◆ 指示内容 A ◆
ステアリング制御装置の文章から、「このステアリング制御装置は、」から「可能な切換スイッチからなる。」までの部分を一字一句違えずに書き写してください。
◆ 指示内容 B ◆
ステアリング制御装置の文章の【背景技術】に記された従来のステアリング制御装置について、備えている構成をすべて挙げてください。

◆ 出典本文 ◆
───
説明

ステアリング制御装置

【課題】走行モードの切換時において簡単な制御によって作業性を向上させたステアバイワイヤ方式のフォークリフトのステアリング制御装置を提供する。
【解決手段】ハンドルと、ドライブ輪と、制御手段と、走行モード切換手段と、第1および第2の走行モードにおけるハンドルの操作角度θHとドライブ輪の旋回角度θDの第1および第2の対応関係とθDの第1および第2の有効角度範囲を記憶する記憶手段とを備え、ハンドルが第1の操作角度θHに配置されてドライブ輪がθHに対応する第1の旋回角度θDに配置された状態の第1の走行モードを第2の走行モードへ切換える時、θDが第2の有効角度範囲になく、θH=θH+360×N(Nは整数)なる第2の操作角度θHに対応する第2の旋回角度θDが第2の有効角度範囲に存在する場合に、制御手段はθHを第2の有効角度範囲のθDに対応するθHに変更してθDをθDに変更する。

【発明の詳細な説明】
【技術分野】
【0001】
本発明は、ステアリング制御装置、より詳細には、複数の走行モードを有するステアバイワイヤ方式のフォークリフトのステアリング制御装置に関するものである。
【背景技術】
【0002】
近年、複数の走行モードを有し、ハンドルとドライブ輪(操舵輪)とが機械的に切り離されたステアバイワイヤ方式のフォークリフトのステアリング制御装置が知られている(例えば、特許文献1参照)。
このステアリング制御装置は、ハンドルセンサが設けられたハンドルと、駆動モータの駆動によって旋回可能なドライブ輪と、制御手段と、走行モード切換手段と、を備える。
このステアリング制御装置では、制御手段が、ハンドルセンサによって検出されたハンドルの操作角度θHに基づいて駆動モータを駆動してドライブ輪の旋回角度θDを制御する。また、走行モード切換手段は、複数の走行モードを切り換え可能な切換スイッチからなる。
───
◆ 資料抜粋 ◆

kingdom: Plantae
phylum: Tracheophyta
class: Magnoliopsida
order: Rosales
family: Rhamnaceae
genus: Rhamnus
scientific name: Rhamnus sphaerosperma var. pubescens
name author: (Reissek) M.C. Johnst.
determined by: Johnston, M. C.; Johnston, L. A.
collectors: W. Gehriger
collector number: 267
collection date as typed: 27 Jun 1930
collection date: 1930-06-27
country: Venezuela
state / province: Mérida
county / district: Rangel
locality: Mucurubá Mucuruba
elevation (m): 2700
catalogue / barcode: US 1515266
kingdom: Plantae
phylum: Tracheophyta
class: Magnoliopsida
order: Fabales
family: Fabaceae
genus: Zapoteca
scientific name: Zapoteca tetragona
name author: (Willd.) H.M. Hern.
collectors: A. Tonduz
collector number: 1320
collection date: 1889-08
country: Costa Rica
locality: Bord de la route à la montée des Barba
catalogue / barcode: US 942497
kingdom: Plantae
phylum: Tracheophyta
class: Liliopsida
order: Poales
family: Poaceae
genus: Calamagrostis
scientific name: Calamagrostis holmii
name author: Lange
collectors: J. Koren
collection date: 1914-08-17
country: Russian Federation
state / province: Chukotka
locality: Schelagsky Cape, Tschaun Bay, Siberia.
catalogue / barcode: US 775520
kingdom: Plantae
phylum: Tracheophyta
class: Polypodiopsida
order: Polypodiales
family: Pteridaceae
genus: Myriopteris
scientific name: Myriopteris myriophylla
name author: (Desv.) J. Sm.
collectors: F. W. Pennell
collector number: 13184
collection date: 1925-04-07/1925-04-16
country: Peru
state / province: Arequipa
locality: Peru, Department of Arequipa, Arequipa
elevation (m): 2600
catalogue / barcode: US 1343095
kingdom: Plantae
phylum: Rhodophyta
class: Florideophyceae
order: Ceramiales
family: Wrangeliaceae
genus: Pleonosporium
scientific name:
───
◆ 解答例 A ◆
このステアリング制御装置は、ハンドルセンサが設けられたハンドルと、駆動モータの駆動によって旋回可能なドライブ輪と、制御手段と、走行モード切換手段と、を備える。
このステアリング制御装置では、制御手段が、ハンドルセンサによって検出されたハンドルの操作角度θHに基づいて駆動モータを駆動してドライブ輪の旋回角度θDを制御する。また、走行モード切換手段は、複数の走行モードを切り換え可能な切換スイッチからなる。

◆ 解答例 B ◆
ハンドルセンサが設けられたハンドル、駆動モータの駆動によって旋回可能なドライブ輪、制御手段、走行モード切換手段の四つです。